Dang why did I have to see this.  Like I really need another grill but this would be nice,  $380.


----------



## Winterrider (Apr 21, 2021)

Do it Brian, I think I saw a little open space on your patio !


----------



## Central PA Cowboy (Apr 21, 2021)

Winterrider said:


> Do it Brian, I think I saw a little open space on your patio !



Agree.


----------



## PPG1 (Apr 21, 2021)

Now that I really like


----------



## Wurstmeister (Apr 21, 2021)

Oh Yea!  Go for it!!!!  I see a LOT of wonderful and unique meals by you on that beauty. 
John


----------



## johnb46804 (Apr 21, 2021)

That thing is awesome!!


----------



## jmusser (Apr 21, 2021)

Aesthetics alone say buy that beauty! Would really compliment anything else in life.

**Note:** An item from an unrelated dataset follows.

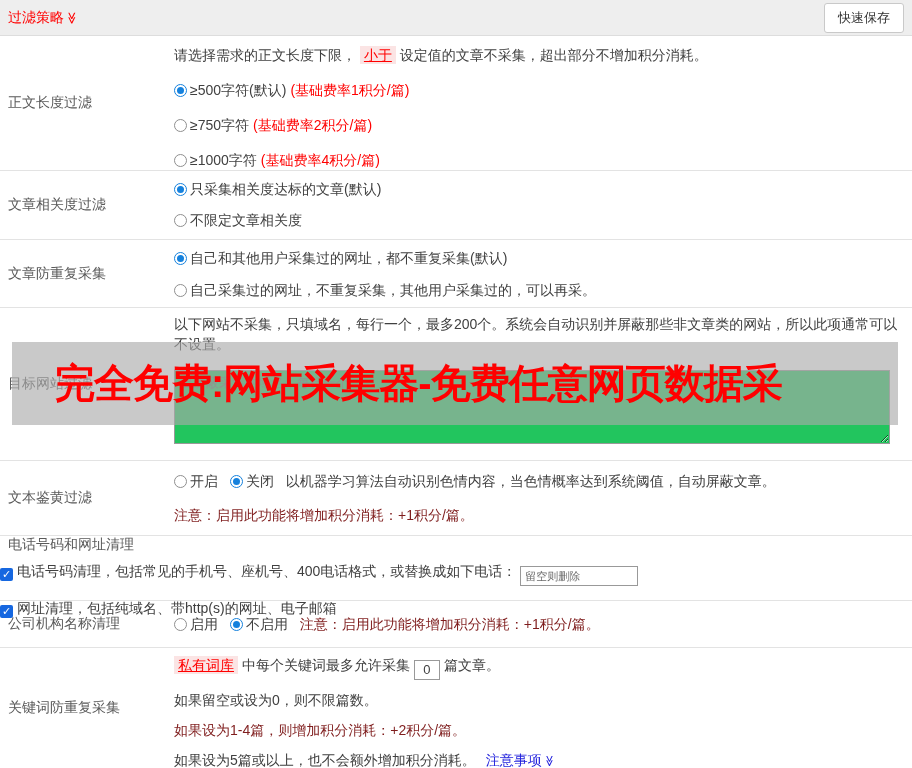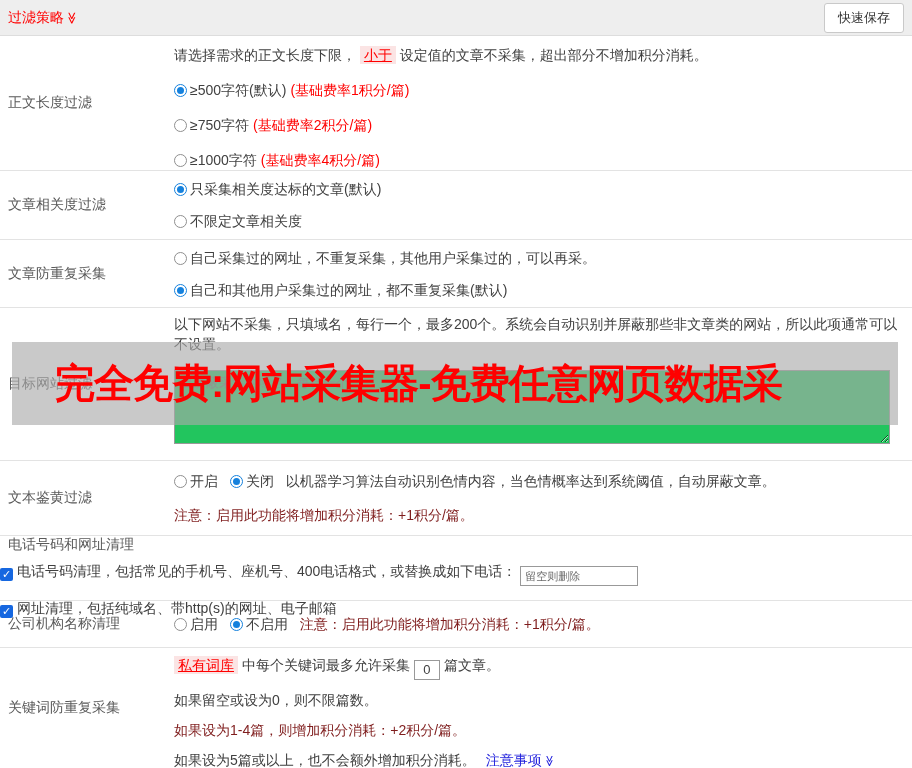"不限定文章相关度" .r-rel .opt + .opt { font-family: none -> Liberation Mono, monospace }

Worst case, magnificent hanging garden.


----------



## daspyknows (Apr 21, 2021)

You NEED that grill.


----------



## HalfSmoked (Apr 21, 2021)

For sure go for it.
You can't the green stuff with you.

Warren


----------



## Colin1230 (Apr 21, 2021)

You would look really, really good sweating over that baby!


----------



## jcam222 (Apr 21, 2021)

Man I’d love to have that


----------



## MJB05615 (Apr 21, 2021)

That looks awesome.   You should go for it Brian.  Wish I was able to get one.


----------



## BrianGSDTexoma (Apr 22, 2021)

Yeah.  Think I will check it out today.  Another grill will have to go.  My friends like when I get new grills as I give one away but at this point the only one I would want to give up now is that big Weber gasser.


----------



## BrianGSDTexoma (Apr 22, 2021)

Looks like some kind of scam.  It is listed on our facebook marketplace.  When I messaged it created some kind of group.  Damn scammers!


----------



## SmokinAl (Apr 22, 2021)

That is a pretty awesome setup, especially for the price!
Al


----------